** Opening Given data block **

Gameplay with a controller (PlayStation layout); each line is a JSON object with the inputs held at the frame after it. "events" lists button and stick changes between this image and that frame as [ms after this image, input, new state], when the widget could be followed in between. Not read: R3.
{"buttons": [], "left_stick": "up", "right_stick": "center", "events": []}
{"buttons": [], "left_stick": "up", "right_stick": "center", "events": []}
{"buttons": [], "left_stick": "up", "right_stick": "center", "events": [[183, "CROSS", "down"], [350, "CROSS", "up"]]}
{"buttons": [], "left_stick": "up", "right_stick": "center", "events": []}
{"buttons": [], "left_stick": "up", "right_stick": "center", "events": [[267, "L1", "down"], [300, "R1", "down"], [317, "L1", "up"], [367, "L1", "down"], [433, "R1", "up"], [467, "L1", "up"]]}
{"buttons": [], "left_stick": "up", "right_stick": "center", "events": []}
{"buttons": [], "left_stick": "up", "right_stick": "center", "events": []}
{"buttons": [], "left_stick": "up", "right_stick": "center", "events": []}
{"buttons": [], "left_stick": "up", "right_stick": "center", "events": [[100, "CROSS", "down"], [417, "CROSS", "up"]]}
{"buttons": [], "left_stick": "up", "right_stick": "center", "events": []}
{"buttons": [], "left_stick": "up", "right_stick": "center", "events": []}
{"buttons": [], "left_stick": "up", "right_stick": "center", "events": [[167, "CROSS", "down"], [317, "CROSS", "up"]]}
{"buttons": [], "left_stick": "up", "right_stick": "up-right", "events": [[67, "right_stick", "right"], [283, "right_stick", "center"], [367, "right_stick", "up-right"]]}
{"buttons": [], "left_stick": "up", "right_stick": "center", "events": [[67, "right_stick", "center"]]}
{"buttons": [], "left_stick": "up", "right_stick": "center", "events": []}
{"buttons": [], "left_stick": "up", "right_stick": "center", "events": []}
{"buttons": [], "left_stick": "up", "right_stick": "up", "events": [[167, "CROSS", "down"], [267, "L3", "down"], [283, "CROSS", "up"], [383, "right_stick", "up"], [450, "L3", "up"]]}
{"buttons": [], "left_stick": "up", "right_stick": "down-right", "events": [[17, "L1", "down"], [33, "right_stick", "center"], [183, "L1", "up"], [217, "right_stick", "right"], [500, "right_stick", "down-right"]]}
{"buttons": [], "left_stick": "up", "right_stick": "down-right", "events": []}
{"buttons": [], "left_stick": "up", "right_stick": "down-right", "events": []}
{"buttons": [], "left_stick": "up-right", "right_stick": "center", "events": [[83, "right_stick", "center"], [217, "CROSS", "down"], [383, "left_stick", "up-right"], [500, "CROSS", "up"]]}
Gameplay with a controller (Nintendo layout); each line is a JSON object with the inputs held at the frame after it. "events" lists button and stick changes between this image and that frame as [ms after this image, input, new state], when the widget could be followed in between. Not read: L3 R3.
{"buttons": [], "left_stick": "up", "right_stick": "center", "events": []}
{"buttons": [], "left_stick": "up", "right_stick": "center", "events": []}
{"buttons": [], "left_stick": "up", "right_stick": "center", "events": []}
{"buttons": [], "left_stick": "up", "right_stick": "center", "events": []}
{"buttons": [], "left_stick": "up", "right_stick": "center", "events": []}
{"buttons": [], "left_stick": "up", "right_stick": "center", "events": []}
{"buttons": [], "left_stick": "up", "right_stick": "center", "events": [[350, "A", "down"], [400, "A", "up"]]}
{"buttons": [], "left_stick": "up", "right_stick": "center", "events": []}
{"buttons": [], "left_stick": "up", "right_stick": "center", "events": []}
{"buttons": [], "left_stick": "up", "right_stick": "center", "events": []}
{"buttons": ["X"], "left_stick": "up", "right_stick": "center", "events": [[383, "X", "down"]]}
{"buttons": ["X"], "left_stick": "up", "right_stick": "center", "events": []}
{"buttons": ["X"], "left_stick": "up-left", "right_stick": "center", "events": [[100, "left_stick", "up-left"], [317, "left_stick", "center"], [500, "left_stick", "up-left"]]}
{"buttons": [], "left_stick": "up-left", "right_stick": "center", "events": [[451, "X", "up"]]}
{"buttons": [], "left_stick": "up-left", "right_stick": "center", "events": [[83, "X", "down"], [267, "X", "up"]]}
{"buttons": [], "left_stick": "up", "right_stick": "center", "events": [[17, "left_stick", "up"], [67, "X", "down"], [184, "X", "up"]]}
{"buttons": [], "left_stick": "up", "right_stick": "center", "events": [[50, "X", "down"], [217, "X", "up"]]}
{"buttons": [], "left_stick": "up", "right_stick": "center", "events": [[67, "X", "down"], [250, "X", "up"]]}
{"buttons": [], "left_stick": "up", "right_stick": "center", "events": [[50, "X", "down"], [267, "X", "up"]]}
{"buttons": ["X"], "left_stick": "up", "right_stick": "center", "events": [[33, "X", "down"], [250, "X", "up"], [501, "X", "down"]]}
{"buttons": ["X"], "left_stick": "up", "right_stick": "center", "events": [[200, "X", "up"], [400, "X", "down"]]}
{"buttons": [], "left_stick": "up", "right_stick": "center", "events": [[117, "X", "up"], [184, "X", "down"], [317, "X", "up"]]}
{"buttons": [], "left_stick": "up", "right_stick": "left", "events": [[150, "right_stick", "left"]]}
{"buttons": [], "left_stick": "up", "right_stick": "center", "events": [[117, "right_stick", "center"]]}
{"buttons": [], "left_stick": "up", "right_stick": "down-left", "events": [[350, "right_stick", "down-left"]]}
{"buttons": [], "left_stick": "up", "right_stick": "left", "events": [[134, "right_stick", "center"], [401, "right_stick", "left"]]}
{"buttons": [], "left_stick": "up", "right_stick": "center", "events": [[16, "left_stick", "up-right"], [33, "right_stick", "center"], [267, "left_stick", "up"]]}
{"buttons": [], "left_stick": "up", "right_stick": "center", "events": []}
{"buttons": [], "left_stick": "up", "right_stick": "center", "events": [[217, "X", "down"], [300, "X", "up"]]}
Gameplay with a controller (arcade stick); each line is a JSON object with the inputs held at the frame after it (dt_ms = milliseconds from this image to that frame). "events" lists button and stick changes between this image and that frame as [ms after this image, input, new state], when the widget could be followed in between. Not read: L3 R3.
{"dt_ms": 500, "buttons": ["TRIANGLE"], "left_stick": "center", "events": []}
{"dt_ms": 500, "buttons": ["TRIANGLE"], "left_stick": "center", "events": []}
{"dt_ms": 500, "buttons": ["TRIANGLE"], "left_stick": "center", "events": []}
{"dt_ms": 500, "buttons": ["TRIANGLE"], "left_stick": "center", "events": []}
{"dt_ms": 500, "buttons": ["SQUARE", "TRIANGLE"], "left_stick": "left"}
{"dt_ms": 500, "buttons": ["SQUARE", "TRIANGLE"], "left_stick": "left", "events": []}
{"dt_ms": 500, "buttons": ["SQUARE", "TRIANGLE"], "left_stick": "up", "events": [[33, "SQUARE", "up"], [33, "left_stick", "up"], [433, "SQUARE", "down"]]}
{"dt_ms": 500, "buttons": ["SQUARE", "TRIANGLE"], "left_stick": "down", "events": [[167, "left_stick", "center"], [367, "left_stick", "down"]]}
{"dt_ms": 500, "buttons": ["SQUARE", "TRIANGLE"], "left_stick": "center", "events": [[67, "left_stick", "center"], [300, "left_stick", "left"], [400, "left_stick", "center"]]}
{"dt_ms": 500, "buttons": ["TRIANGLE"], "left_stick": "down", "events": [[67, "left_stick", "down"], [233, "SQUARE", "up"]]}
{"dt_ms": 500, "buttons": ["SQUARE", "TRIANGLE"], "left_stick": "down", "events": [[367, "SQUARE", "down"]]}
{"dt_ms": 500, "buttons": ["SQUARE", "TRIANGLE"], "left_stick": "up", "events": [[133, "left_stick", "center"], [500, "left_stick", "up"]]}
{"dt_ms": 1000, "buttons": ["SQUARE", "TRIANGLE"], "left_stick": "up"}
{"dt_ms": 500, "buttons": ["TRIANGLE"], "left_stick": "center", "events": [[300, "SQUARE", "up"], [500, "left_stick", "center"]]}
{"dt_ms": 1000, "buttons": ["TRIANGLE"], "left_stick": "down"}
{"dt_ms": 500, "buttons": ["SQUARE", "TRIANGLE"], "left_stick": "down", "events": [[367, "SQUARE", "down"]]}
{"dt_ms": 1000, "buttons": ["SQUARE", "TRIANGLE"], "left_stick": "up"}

** Closing Given data block **

◆ Exercise brief
Gather every line from the listing above in which the word "layout" appears.

◆ Exercise response
Gameplay with a controller (PlayStation layout); each line is a JSON object with the inputs held at the frame after it. "events" lists button and stick changes between this image and that frame as [ms after this image, input, new state], when the widget could be followed in between. Not read: R3.
Gameplay with a controller (Nintendo layout); each line is a JSON object with the inputs held at the frame after it. "events" lists button and stick changes between this image and that frame as [ms after this image, input, new state], when the widget could be followed in between. Not read: L3 R3.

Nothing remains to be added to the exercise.